ODFW staff worked to gain consensus on topics managing the fish including: hatcheries, fisheries, enforcement, predation, public outreach, and education. Seven meetings with stakeholders including a habitat workgroup were hosted over the past nine months. Unfortunately, data presented on Winter Steelhead populations showed declining numbers of juvenile fish, low confidence intervals, and high uncertainty on specific population health. All meetings on hatchery and harvest actions lacked the rigorous integration of climate change science, a component NFS and other conservation advocates requested throughout.
This winter we anticipate seeing the first draft of the Rogue South Coast Plan, with additional comment opportunities for the public in 2021. We will need your support to advocate for the management strategies and actions that best promote our wild native fish. This includes no wild steelhead harvest without annual adult monitoring - if you don’t know, let them go! Lastly, ODFW must consider and take a precautionary approach in management to climate change effects on all species in this cherished ecosystem.

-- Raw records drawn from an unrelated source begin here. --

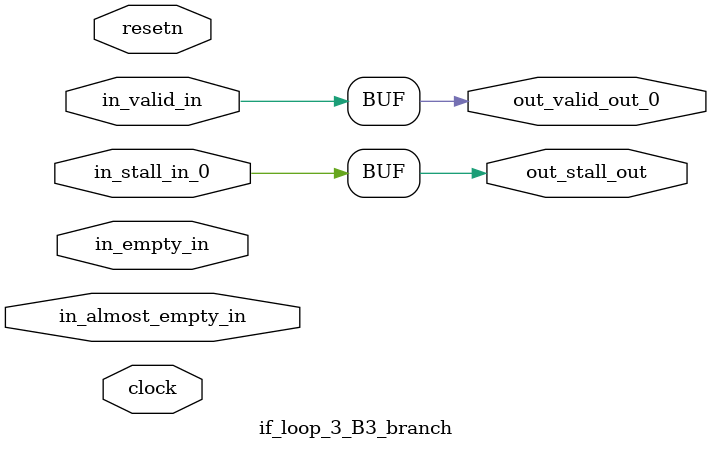
<source format=sv>



(* altera_attribute = "-name AUTO_SHIFT_REGISTER_RECOGNITION OFF; -name MESSAGE_DISABLE 10036; -name MESSAGE_DISABLE 10037; -name MESSAGE_DISABLE 14130; -name MESSAGE_DISABLE 14320; -name MESSAGE_DISABLE 15400; -name MESSAGE_DISABLE 14130; -name MESSAGE_DISABLE 10036; -name MESSAGE_DISABLE 12020; -name MESSAGE_DISABLE 12030; -name MESSAGE_DISABLE 12010; -name MESSAGE_DISABLE 12110; -name MESSAGE_DISABLE 14320; -name MESSAGE_DISABLE 13410; -name MESSAGE_DISABLE 113007; -name MESSAGE_DISABLE 10958" *)
module if_loop_3_B3_branch (
    input wire [0:0] in_almost_empty_in,
    input wire [0:0] in_empty_in,
    input wire [0:0] in_stall_in_0,
    input wire [0:0] in_valid_in,
    output wire [0:0] out_stall_out,
    output wire [0:0] out_valid_out_0,
    input wire clock,
    input wire resetn
    );

    reg [0:0] rst_sync_rst_sclrn;


    // out_stall_out(GPOUT,6)
    assign out_stall_out = in_stall_in_0;

    // out_valid_out_0(GPOUT,7)
    assign out_valid_out_0 = in_valid_in;

    // rst_sync(RESETSYNC,8)
    acl_reset_handler #(
        .ASYNC_RESET(0),
        .USE_SYNCHRONIZER(1),
        .PULSE_EXTENSION(0),
        .PIPE_DEPTH(3),
        .DUPLICATE(1)
    ) therst_sync (
        .clk(clock),
        .i_resetn(resetn),
        .o_sclrn(rst_sync_rst_sclrn)
    );

endmodule

</source>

It’s been a year since we approached the ODFW Commission asking for the release of Wild Steelhead, and the fight is not over. We must stick together as a community to ensure that ODFW implements these critical monitoring and fisheries management actions in the Rogue and South Coast basins. We must act now to protect these wild fish, the free-flowing streams, and the communities that depend on them throughout southern Oregon.